How is the data ecosystem right now for large datasets?


#1

I am currently working with a dataset of several hundred million observations in Stata, which as I am aware is not particularly efficient at handling datasets this large. It can take close to an hour to process a few split-apply-combine statements for example, and this is on a fast computer.

Are the algorithms used in the Julia data ecosystem good for this? In particular, there is a Stata package, ftools, which claims that Stata’s built in algorithms are O(N log(N)), but that O(N) algorithms exist for many standard operations. I don’t know much about working with large datasets, so I can’t say why this is, but maybe the Julia packages use the more efficient algorithms.

One discussion I’ve seen on this topic is https://github.com/JuliaData/DataTables.jl/pull/17 , which suggests R’s data.table is considerably faster than the Julia version. I don’t know if this has improved, or if things are better in Query or another package.

I would rather use Julia for data work because I like the language, and if it is faster than Stata that is even better!


#2

I am in a similar situation (500 GB of CSV data, 3e8 observations, panel data matched by individual IDs). I tried to explore options in the Julia ecosystem, but similar questions here did not get answers, so I am under the impression that there is no general out of the box solution.

I ended up creating a 1% subsample of my data for exploratory analysis, then after I decided what to do I encoded things in a tighly packed binary format which I can serialize, it also fits in memory. I read the data and convert, then work with the gzipped serialized data dump.


#3

Unfortunately, we haven’t done a lot of benchmarking at the moment. On the positive side, data.table is known to be very fast, and there’s no guaranty that Stata is as fast as data.table. So we might be competitive with Stata. I would love to find out. If you could post an example of the operations you’re doing (with dummy data which looks more or less like what you have), that would be useful.

It’s also possible things improved a bit with recent pull requests (though probably not by much), and if you want to use aggregate there’s this open PR.

Finally, for large data sets like this, using database engines via one of the various JuliaDB packages can be a good idea.


#4

Also, I don’t think the O(N) vs. O(N log N) criticism applies to us, as we don’t use the naive grouping algorithm that (they say) Stata uses. Ours is inspired by Pandas, and we don’t sort on each variable unnecessarily. Looks like we use similar approaches based on hashing.


#5

You can use Pandas.jl to get the efficiency of Pandas C-based data frames while generally retaining the good parts about Julia.


#6

Is there a place to go to see current benchmarks of Pandas.jl vs. DataFrames/DataTables and data.table/tibble? It seems like these benchmarks are being used quite a lot in the development of these packages.


#7

As I said these benchmarks don’t really exist, at least not in a systematic way (which is unfortunate).


#8

Oh, you did say that above. Sorry.


#9

I am in a similar situation right now. As far as I can tell, DataTables will give pretty good performance, but I’m not really doing much grouping and joining, most of my work has to do with getting tables into machine-ingestable formats.
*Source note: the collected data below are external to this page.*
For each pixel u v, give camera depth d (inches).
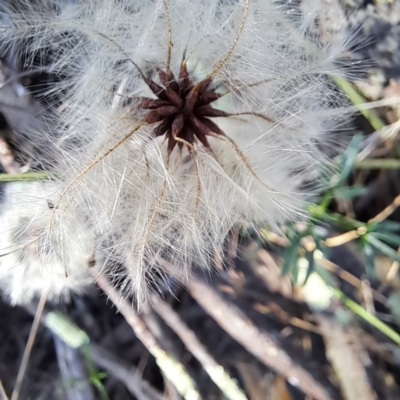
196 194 2.2
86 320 3.1
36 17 2.3
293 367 3.0
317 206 2.7
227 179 2.2
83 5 2.3
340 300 3.2
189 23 2.3
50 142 2.3
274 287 3.2
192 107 2.1
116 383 3.2
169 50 2.1
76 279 2.5
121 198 2.2
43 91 2.8
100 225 2.2
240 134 2.3
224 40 2.3
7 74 2.7
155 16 2.3
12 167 2.6
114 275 2.3
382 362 3.2
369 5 2.6
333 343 3.2
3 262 2.5
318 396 3.0
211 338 3.2
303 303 3.2
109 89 2.3
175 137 2.1
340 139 2.8
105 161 2.1
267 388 3.2
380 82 2.9
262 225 2.6
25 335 3.2
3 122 2.7
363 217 3.4
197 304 3.2
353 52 2.7
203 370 3.1
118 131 2.1
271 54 2.3
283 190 2.4
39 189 2.3
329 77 2.7
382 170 3.4
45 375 3.2
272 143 2.4
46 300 3.1
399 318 3.3
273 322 3.2
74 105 2.3
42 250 2.2
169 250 2.5
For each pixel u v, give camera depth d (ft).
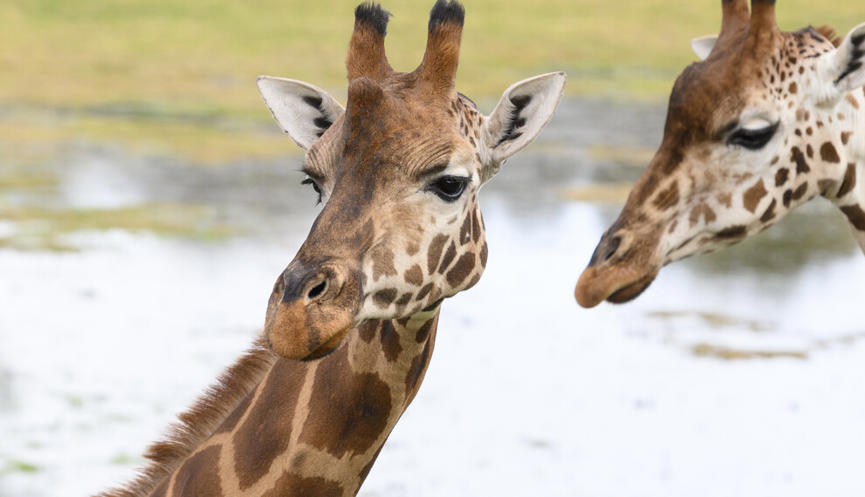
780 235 77.71
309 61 153.69
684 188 20.44
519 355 51.65
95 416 42.68
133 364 48.37
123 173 91.97
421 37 161.79
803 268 68.90
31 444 39.99
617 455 41.42
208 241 70.95
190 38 168.45
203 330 53.21
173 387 45.93
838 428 44.39
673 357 51.80
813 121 20.95
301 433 18.10
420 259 16.33
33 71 141.90
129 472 37.86
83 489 36.58
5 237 69.46
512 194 87.40
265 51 160.86
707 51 23.81
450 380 48.32
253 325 54.08
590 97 135.33
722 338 54.54
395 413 18.29
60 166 93.61
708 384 48.78
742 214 20.59
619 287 20.12
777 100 20.45
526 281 63.62
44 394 44.65
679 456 41.63
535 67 152.35
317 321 14.96
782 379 49.34
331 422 18.02
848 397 47.52
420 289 16.49
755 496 38.24
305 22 184.55
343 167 16.31
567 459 40.91
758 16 20.40
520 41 170.60
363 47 17.38
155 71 145.89
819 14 168.86
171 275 62.59
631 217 20.40
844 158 21.30
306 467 18.10
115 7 187.32
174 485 19.08
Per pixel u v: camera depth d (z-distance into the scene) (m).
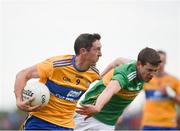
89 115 23.70
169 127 42.34
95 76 26.41
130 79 25.42
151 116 42.47
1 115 47.78
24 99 25.00
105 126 28.98
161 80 42.25
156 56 24.95
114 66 29.83
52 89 25.67
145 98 42.84
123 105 27.91
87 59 25.72
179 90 41.94
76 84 25.95
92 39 25.59
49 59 25.64
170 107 42.41
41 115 25.88
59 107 25.91
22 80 25.05
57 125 25.98
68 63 25.67
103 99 24.02
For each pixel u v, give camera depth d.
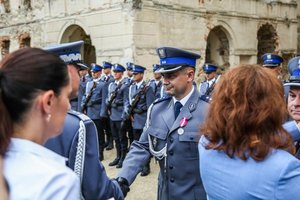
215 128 1.45
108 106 7.04
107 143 7.91
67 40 13.48
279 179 1.28
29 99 1.08
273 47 16.27
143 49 11.12
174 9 11.91
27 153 1.05
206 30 13.09
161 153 2.47
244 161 1.38
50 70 1.14
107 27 11.66
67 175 1.03
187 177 2.38
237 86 1.41
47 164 1.04
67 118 1.69
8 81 1.06
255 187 1.32
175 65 2.43
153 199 4.95
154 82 7.79
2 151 1.03
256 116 1.35
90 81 7.80
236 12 14.21
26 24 14.84
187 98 2.50
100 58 12.04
Here has been my approach, though I have no idea how similar our use cases are:

  • I implement the DataStreams interface everywhere that doesn’t already have it. This provides a bare minimal interface to tabular formats that can be plugged into larger interfaces. SQL is a huge pain in the ass and a significant obstacle to getting this kind of thing to work nicely. Part of the reason why SQL is so terrible is that there are about a billion different implementations of it, all of which are completely different but all of which claim to be SQL. I really wish it would just go away.
  • I dump data into feather (Feather.jl) files. I have a PR which allows me to access individual fields in feather files. The PR is in limbo right now because @quinnj is overhauling DataStreams, but I expect it’ll be merged after being changed to be compatible with whatever the new DataStreams interface looks like.
  • I have written a package Estuaries.jl which allows me to pull views from anything that implements the DataStreams interface. Estuaries itself has a DataTables-like interface. I haven’t yet put any thought into using it for doing grouping and joining.
  • I’m currently working on a systematic way of getting data into machine-ingestable formats in TheDataMustFlow.jl. It’s very much a work-in-progress, but at least in principle it allows me to apply machine-learning to any dataset which implements the DataStreams interface (even those too large to fit in memory) and I have designed it to be able run in parallel or on distributed systems (not something I’ve tried yet).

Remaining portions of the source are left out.